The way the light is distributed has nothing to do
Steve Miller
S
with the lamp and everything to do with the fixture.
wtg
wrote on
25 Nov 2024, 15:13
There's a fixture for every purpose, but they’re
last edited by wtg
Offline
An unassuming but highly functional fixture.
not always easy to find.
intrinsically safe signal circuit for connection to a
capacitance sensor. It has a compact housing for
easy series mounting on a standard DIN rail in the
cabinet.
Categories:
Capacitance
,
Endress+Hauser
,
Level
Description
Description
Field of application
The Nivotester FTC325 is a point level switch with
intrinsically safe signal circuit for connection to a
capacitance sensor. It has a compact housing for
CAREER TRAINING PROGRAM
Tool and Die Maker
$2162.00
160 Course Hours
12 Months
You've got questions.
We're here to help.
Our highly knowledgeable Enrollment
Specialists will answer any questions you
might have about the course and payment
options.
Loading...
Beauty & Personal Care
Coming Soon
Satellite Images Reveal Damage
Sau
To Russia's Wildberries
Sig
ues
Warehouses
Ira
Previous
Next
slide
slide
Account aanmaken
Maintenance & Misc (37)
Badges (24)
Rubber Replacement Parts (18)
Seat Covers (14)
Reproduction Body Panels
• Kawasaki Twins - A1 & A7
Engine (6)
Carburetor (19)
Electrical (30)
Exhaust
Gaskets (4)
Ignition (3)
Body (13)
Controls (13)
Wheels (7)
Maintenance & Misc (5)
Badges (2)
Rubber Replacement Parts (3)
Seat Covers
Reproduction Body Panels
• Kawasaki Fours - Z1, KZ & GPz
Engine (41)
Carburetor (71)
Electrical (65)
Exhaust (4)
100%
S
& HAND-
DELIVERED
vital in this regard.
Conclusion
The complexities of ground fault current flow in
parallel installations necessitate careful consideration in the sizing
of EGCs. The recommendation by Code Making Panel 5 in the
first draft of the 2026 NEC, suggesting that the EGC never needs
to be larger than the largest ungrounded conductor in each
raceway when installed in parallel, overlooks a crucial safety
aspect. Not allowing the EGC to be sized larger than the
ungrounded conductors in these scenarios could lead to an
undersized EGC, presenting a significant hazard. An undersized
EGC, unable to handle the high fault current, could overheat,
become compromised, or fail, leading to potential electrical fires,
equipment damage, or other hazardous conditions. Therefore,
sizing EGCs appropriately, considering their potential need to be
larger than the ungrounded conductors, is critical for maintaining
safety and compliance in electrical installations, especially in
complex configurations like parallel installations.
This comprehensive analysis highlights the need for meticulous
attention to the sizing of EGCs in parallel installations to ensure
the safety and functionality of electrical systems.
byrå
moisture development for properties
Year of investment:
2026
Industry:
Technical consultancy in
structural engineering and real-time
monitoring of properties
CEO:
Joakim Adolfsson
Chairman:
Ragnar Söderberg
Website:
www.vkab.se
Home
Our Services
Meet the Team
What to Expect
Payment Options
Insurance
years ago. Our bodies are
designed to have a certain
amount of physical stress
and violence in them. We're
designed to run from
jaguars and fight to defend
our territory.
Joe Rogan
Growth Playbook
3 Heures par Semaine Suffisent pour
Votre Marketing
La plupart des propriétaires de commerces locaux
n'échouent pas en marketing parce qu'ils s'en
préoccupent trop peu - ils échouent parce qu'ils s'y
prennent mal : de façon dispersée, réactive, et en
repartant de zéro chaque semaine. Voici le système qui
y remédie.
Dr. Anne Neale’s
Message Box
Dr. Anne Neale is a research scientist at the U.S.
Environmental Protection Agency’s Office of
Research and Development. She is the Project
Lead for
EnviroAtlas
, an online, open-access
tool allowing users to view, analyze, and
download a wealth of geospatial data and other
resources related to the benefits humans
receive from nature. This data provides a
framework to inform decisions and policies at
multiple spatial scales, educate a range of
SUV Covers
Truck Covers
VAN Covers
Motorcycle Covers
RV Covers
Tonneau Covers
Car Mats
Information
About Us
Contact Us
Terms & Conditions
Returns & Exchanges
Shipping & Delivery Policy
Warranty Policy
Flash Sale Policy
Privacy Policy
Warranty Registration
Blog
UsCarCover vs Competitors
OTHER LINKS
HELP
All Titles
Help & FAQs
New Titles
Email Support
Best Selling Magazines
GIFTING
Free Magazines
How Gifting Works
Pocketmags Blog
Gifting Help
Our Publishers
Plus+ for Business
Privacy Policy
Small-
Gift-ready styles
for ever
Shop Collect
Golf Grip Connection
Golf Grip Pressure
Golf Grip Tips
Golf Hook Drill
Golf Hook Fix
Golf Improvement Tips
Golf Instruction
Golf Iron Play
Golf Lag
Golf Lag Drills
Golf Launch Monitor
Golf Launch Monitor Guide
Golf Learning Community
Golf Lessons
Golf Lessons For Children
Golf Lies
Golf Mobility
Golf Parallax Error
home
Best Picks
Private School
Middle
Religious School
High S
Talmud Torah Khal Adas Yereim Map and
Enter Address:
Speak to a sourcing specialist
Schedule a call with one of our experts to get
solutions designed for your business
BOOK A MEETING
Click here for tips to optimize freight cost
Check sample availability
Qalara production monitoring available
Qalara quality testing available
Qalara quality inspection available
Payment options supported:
——————
## WHAT THE TASK ASKS
The entire listing above, every line of it, should be copied out exactly.

## SOLVED PROBLEM
The way the light is distributed has nothing to do
Steve Miller
S
with the lamp and everything to do with the fixture.
wtg
wrote on
25 Nov 2024, 15:13
There's a fixture for every purpose, but they’re
last edited by wtg
Offline
An unassuming but highly functional fixture.
not always easy to find.
intrinsically safe signal circuit for connection to a
capacitance sensor. It has a compact housing for
easy series mounting on a standard DIN rail in the
cabinet.
Categories:
Capacitance
,
Endress+Hauser
,
Level
Description
Description
Field of application
The Nivotester FTC325 is a point level switch with
intrinsically safe signal circuit for connection to a
capacitance sensor. It has a compact housing for
CAREER TRAINING PROGRAM
Tool and Die Maker
$2162.00
160 Course Hours
12 Months
You've got questions.
We're here to help.
Our highly knowledgeable Enrollment
Specialists will answer any questions you
might have about the course and payment
options.
Loading...
Beauty & Personal Care
Coming Soon
Satellite Images Reveal Damage
Sau
To Russia's Wildberries
Sig
ues
Warehouses
Ira
Previous
Next
slide
slide
Account aanmaken
Maintenance & Misc (37)
Badges (24)
Rubber Replacement Parts (18)
Seat Covers (14)
Reproduction Body Panels
• Kawasaki Twins - A1 & A7
Engine (6)
Carburetor (19)
Electrical (30)
Exhaust
Gaskets (4)
Ignition (3)
Body (13)
Controls (13)
Wheels (7)
Maintenance & Misc (5)
Badges (2)
Rubber Replacement Parts (3)
Seat Covers
Reproduction Body Panels
• Kawasaki Fours - Z1, KZ & GPz
Engine (41)
Carburetor (71)
Electrical (65)
Exhaust (4)
100%
S
& HAND-
DELIVERED
vital in this regard.
Conclusion
The complexities of ground fault current flow in
parallel installations necessitate careful consideration in the sizing
of EGCs. The recommendation by Code Making Panel 5 in the
first draft of the 2026 NEC, suggesting that the EGC never needs
to be larger than the largest ungrounded conductor in each
raceway when installed in parallel, overlooks a crucial safety
aspect. Not allowing the EGC to be sized larger than the
ungrounded conductors in these scenarios could lead to an
undersized EGC, presenting a significant hazard. An undersized
EGC, unable to handle the high fault current, could overheat,
become compromised, or fail, leading to potential electrical fires,
equipment damage, or other hazardous conditions. Therefore,
sizing EGCs appropriately, considering their potential need to be
larger than the ungrounded conductors, is critical for maintaining
safety and compliance in electrical installations, especially in
complex configurations like parallel installations.
This comprehensive analysis highlights the need for meticulous
attention to the sizing of EGCs in parallel installations to ensure
the safety and functionality of electrical systems.
byrå
moisture development for properties
Year of investment:
2026
Industry:
Technical consultancy in
structural engineering and real-time
monitoring of properties
CEO:
Joakim Adolfsson
Chairman:
Ragnar Söderberg
Website:
www.vkab.se
Home
Our Services
Meet the Team
What to Expect
Payment Options
Insurance
years ago. Our bodies are
designed to have a certain
amount of physical stress
and violence in them. We're
designed to run from
jaguars and fight to defend
our territory.
Joe Rogan
Growth Playbook
3 Heures par Semaine Suffisent pour
Votre Marketing
La plupart des propriétaires de commerces locaux
n'échouent pas en marketing parce qu'ils s'en
préoccupent trop peu - ils échouent parce qu'ils s'y
prennent mal : de façon dispersée, réactive, et en
repartant de zéro chaque semaine. Voici le système qui
y remédie.
Dr. Anne Neale’s
Message Box
Dr. Anne Neale is a research scientist at the U.S.
Environmental Protection Agency’s Office of
Research and Development. She is the Project
Lead for
EnviroAtlas
, an online, open-access
tool allowing users to view, analyze, and
download a wealth of geospatial data and other
resources related to the benefits humans
receive from nature. This data provides a
framework to inform decisions and policies at
multiple spatial scales, educate a range of
SUV Covers
Truck Covers
VAN Covers
Motorcycle Covers
RV Covers
Tonneau Covers
Car Mats
Information
About Us
Contact Us
Terms & Conditions
Returns & Exchanges
Shipping & Delivery Policy
Warranty Policy
Flash Sale Policy
Privacy Policy
Warranty Registration
Blog
UsCarCover vs Competitors
OTHER LINKS
HELP
All Titles
Help & FAQs
New Titles
Email Support
Best Selling Magazines
GIFTING
Free Magazines
How Gifting Works
Pocketmags Blog
Gifting Help
Our Publishers
Plus+ for Business
Privacy Policy
Small-
Gift-ready styles
for ever
Shop Collect
Golf Grip Connection
Golf Grip Pressure
Golf Grip Tips
Golf Hook Drill
Golf Hook Fix
Golf Improvement Tips
Golf Instruction
Golf Iron Play
Golf Lag
Golf Lag Drills
Golf Launch Monitor
Golf Launch Monitor Guide
Golf Learning Community
Golf Lessons
Golf Lessons For Children
Golf Lies
Golf Mobility
Golf Parallax Error
home
Best Picks
Private School
Middle
Religious School
High S
Talmud Torah Khal Adas Yereim Map and
Enter Address:
Speak to a sourcing specialist
Schedule a call with one of our experts to get
solutions designed for your business
BOOK A MEETING
Click here for tips to optimize freight cost
Check sample availability
Qalara production monitoring available
Qalara quality testing available
Qalara quality inspection available
Payment options supported:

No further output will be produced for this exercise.